Il Papilloma Virus (HPV) è considerato la causa principale del cancro al collo dell’utero. Quasi la totalità delle donne affette da questa neoplasia risulta positiva all’infezione da papilloma, ma non tutte le donne infette si ammalano di tumore.
Oltre il 70% delle donne contrae un’infezione genitale da HPV nel corso della propria vita, ma la grande maggioranza di queste guarisce spontaneamente in pochi mesi, grazie alla risposta efficiente del sistema immunitario. In pratica, l’infezione è un fattore necessario ma non sufficiente per lo sviluppo della patologia neoplastica.
L’HPV si trasmette facilmente attraverso i rapporti sessuali, completi o meno.
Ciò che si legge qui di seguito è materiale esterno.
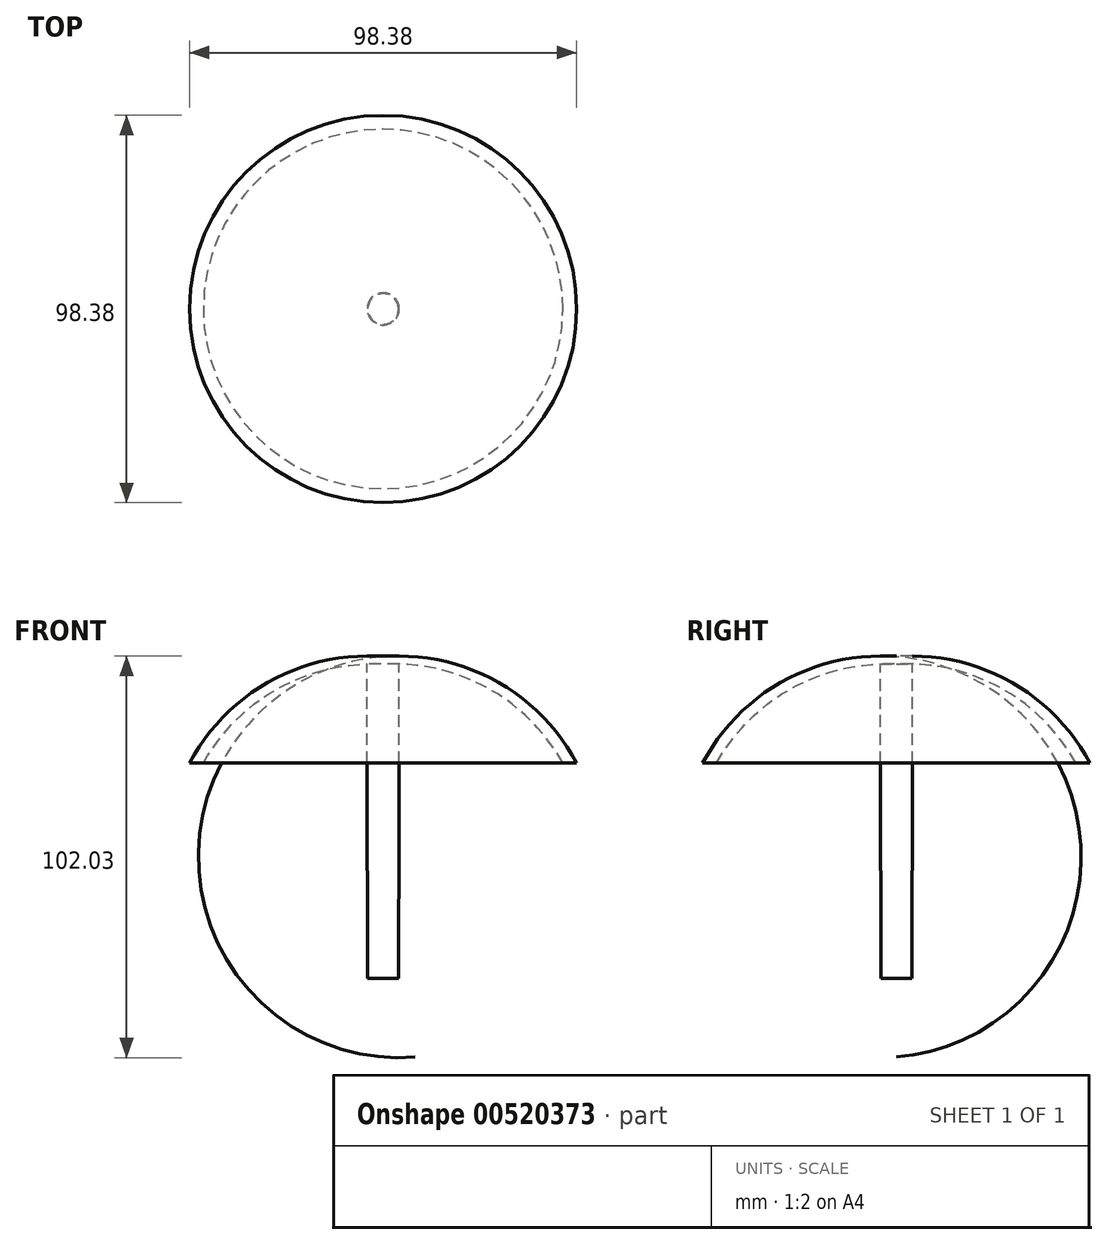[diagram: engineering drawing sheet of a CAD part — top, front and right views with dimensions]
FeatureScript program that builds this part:
annotation { "Feature Type Name" : "Feature", "Feature Type Description" : "" }
export const myFeature = defineFeature(function(context is Context, id is Id, definition is map)
    precondition{}
    {
        {
            var Q0;
            Q0=qCreatedBy(makeId("Front.planeOp"),FACE);
            var sketch = newSketch(context, id + "F0", { "sketchPlane" : qUnion([Q0])});
            skLineSegment(sketch, "E0", {"start": v(0, 99.53) * mm, "end": v(0, -104.32) * mm, "construction": true});
            skArc(sketch, "E1", {"start": v(49.19, 26.33) * mm, "mid": v(28.65, 47.22) * mm, "end": v(0, 53.36) * mm});
            skLineSegment(sketch, "E2", {"start": v(49.19, 26.33) * mm, "end": v(45.66, 26.33) * mm});
            skLineSegment(sketch, "E3", {"start": v(0, 26.33) * mm, "end": v(0, 53.36) * mm});
            skLineSegment(sketch, "E4", {"start": v(0, -28.37) * mm, "end": v(3.92, -28.37) * mm});
            skLineSegment(sketch, "E5", {"start": v(3.92, -28.37) * mm, "end": v(4.07, 26.33) * mm});
            skLineSegment(sketch, "E6", {"start": v(0, -28.37) * mm, "end": v(0, 26.33) * mm});
            skArc(sketch, "E7", {"start": v(45.66, 26.33) * mm, "mid": v(28.2, 44.43) * mm, "end": v(4.07, 51.5) * mm});
            skLineSegment(sketch, "E8", {"start": v(4.07, 26.33) * mm, "end": v(4.07, 51.5) * mm});
            skSolve(sketch);
        }
        {
            var Q0;
            Q0=makeQuery(id+"F0.imprint","IMPRINT",FACE,{"disambiguationData":[TD([[makeQuery(id+"F0.imprint","IMPRINT",EDGE,{"derivedFrom":sQuery(id+"F0.wireOp",EDGE,"E1")}),1.0]])]});
            var Q1;
            Q1=sQuery(id+"F0.wireOp",EDGE,"E0");
            revolve(context, id + "F1", {"entities" : qUnion([Q0]), "axis" : qUnion([Q1]), "revolveType" : RevolveType.FULL});
        }
    });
Non è necessaria la penetrazione ma il contatto diretto e stretto cute contro cute, ed è per questo motivo che il preservativo può essere una protezione non sufficiente.
Insieme all’infezione possono fungere da fattori scatenanti la neoplasia anche:
- il tabagismo,
- un regime alimentare poco equilibrato e povero di vitamine,
- la scarsa igiene personale,
- la promiscuità sessuale,
- le numerose gravidanze,
- precedenti familiari di cancro al collo dell’utero.
L’unica arma efficace da utilizzare contro l’herpes papilloma virus è quella della prevenzione. Prevenzione disponibile sia per le donne che per le ragazzine. Sia per le mamme che per le figlie.
Per moltissimi anni la prevenzione e lo screening sono state ad appannaggio esclusivo delle donne adulte. Ogni donna sessualmente attiva dovrebbe sottoporsi al Pap-test una volta ogni 3 anni. Molti medici, in realtà, consigliano di eseguire l’esame più frequentemente, ogni due anni o addirittura ogni anno. Eppure non esiste alcuna evidenza scientifica che dimostri che fare il test più spesso abbassi l’incidenza del tumore. Probabilmente, un controllo tanto frequente ha solo la funzione di tranquillizzare la paziente e di mettere a tacere ansie e paure.
L’obiettivo dello screening è quello di individuare il più precocemente possibile eventuali lesioni pre-cancerose a livello della cervice uterina e d’intervenire in maniera adeguata.
Le lesioni di basso grado spesso regrediscono spontaneamente nel giro di un paio d’anni e raramente hanno un’evoluzione maligna. Ed è per questo che le si affronta con semplici controlli periodici.
Le lesioni di alto grado, invece comportano un rischio più elevato. Ed è per questo che spesso si rende necessario un vero e proprio intervento terapeutico, come la conizzazione o la laserterapia.
Ma negli ultimi anni, grazie ai passi avanti fatti dalla ricerca, la prevenzione è stata allargata anche alle preadolescenti. Ed in questo campo l’Italia è assolutamente all’avanguardia. Fin dal 2008 è iniziata una campagna di vaccinazione a tappeto di tutte le ragazzine di 12 anni. Campagna che coinvolge ogni anno quasi 300.000 adolescenti. Le dosi vaccinali sono tre e sono somministrate intramuscolo. Alla prima dose, seguono la seconda e la terza, a distanza di due e sei mesi.
ATTENZIONE! Il vaccino non ha alcun effetto terapeutico, quindi non può essere considerato un sostituto del pap-test. Il vaccino anti-HPV previene esclusivamente dall’infezione dei tipi virali con cui la ragazzina non è ancora venuta in contatto. Ma, una volta iniziato ad avere rapporti sessuali, questa dovrà comunque sottoporsi periodicamente al pap-test.